Today, Omnitech Systems, Inc. has about 55 employees working in a large building near his original office making medical devices. Company sales of $4 million are expected to increase by upward of 50 percent this year.
Recalling those early days, Gregg said, “It took enormous faith, which for me included faith in my creator, as well as imagination and perseverance.” Add his creativity that produced eight patents, accounting for at least 60 percent of the sales of the company.
The company makes accessories, so small they can fit in the palm of your hand, used by surgeons in urology and gynecology. In fact, Omnitech has a national reputation of being the “go to” company that can solve the most difficult problems. These products go to big customers that sell them to hospitals.
In an industry that has embraced lasers, Gregg and his team have pioneered new applications using existing technology called electro-surgery. Their hallmark is “concept to market ready” with quality products.
Gregg attributes success of the company to innovation. “Small companies have to be innovative or we go out of business.” But also he also credits employees, largely a female workforce, who developed the skills to make these intricate products.
Shortly after the company was founded, Gregg developed a relationship with the Spring Valley Shelter. “When I learned there were homeless people in Porter County, I was astonished.” He agreed to hire workers, and while many left, some stayed. These include some of the company’s most successful employees. They have helped establish a legacy that is part of the “family culture” of the company.

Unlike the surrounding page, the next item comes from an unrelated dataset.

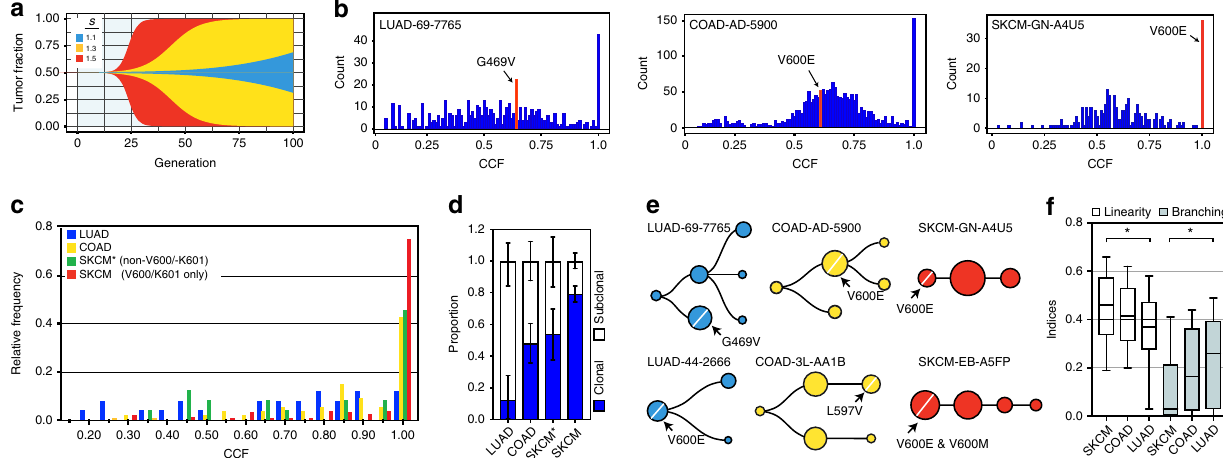
Fig. 2 Measuring BRAF -variant fi tness in sequencing data. a Subclones with low or high fi tness advantages achieve fi xation at distinct rates when under selection. Tumor and subclone ages were 100 and fi ve generations, respectively. b Allelic fractions for mutations in three representative tumors from TCGA were rescaled to estimates of cancer cell fraction (CCF) by correcting for sample purity and local copy-number. The position of the BRAF -variant CCF is designated in red. c The relative frequency of BRAF -variant CCF values across cancer type is shown. SKCM was further strati fi ed by the hyperactivating mutations V600 and K601. d Proportion of tumors with estimated subclonal BRAF -drivers across cancer types. e The clonal evolutionary structure of each tumor is depicted in the form of a rooted tree. The tree with the lowest normalized log likelihood value ( “ best tree ” ) ” ) is shown for representative tumors from each cancer type. Cancer types are organized by color: LUAD (blue), COAD (yellow) and SKCM (red). The root node represents the clonal fraction and branched nodes represent subclones. Node size re fl ects the number of mutations that constitute the (sub)clone. Arrows indicate the position of the BRAF variant(s) in the tree. f Box-plot (median, inter-quartile range, and minimum/maximum) of linearity and branched indices for evaluable tumors across the designated cancer types are shown. Only primary (non-metastatic) tumors were evaluated. The P -value of Welch ’ s t -test comparing SKCM to LUAD was <0.05 and <0.01 for linearity and branching,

When Gregg was inducted this past fall by The Society of Innovators, he told the story of a major recall that nearly dealt a crippling blow. “The recall was caused not by our failure, but a misunderstanding by the purchaser of FDA requirements.”
On the day he was to announce the layoff of workers, the employees came to his office. “They told me not to let this company die and they thought they could go a month without compensation.” He added, “It floored me!”
No wonder that Gregg describes his employees as the “lifeblood of the company.” Omnitech provides full health insurance and, since many are single moms, helps pay for day care. His vision? “I want to be known as a model company across the United States.”
The Society of Innovators is proud that this innovator and visionary is the Gerald I. Lamkin Fellow for Innovation and Service for 2012-2013.